Problem description:
Return the lines of the material below word for word, starting with the line that contains "common name: Turkey berry" and going on through the final line.

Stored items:
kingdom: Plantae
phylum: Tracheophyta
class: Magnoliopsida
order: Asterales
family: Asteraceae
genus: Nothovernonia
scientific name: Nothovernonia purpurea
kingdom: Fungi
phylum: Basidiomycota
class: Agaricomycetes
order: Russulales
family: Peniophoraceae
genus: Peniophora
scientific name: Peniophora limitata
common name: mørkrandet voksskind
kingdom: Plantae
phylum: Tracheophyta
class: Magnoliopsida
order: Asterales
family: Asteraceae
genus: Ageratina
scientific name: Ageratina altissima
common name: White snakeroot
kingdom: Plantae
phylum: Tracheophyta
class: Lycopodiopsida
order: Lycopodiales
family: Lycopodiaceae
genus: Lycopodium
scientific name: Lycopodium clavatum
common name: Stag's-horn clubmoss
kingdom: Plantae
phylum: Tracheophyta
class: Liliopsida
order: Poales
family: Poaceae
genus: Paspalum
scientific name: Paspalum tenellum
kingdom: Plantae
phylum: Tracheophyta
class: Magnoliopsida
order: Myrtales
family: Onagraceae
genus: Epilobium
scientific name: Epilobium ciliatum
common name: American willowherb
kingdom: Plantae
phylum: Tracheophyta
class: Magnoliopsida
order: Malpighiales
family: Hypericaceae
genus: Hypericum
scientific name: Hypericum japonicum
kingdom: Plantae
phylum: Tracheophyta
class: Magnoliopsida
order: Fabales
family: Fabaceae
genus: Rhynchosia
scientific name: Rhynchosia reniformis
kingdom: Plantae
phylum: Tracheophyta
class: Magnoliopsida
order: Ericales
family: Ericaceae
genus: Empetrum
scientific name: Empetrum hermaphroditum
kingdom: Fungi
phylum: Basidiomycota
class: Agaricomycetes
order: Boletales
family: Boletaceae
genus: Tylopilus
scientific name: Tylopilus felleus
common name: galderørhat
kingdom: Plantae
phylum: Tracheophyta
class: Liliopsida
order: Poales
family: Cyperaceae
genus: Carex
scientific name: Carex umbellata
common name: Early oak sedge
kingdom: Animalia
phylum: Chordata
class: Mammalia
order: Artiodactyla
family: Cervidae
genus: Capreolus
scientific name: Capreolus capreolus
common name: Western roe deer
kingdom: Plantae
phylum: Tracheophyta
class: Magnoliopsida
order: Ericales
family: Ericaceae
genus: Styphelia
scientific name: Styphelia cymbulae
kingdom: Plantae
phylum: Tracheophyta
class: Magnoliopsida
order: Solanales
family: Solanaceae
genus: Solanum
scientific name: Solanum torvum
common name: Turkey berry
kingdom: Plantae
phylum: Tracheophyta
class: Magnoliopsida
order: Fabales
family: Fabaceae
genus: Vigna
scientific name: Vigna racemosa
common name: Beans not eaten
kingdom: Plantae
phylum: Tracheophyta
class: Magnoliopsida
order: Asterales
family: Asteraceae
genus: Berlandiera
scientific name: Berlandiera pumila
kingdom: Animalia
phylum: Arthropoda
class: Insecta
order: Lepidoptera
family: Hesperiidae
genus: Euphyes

Complete answer:
common name: Turkey berry
kingdom: Plantae
phylum: Tracheophyta
class: Magnoliopsida
order: Fabales
family: Fabaceae
genus: Vigna
scientific name: Vigna racemosa
common name: Beans not eaten
kingdom: Plantae
phylum: Tracheophyta
class: Magnoliopsida
order: Asterales
family: Asteraceae
genus: Berlandiera
scientific name: Berlandiera pumila
kingdom: Animalia
phylum: Arthropoda
class: Insecta
order: Lepidoptera
family: Hesperiidae
genus: Euphyes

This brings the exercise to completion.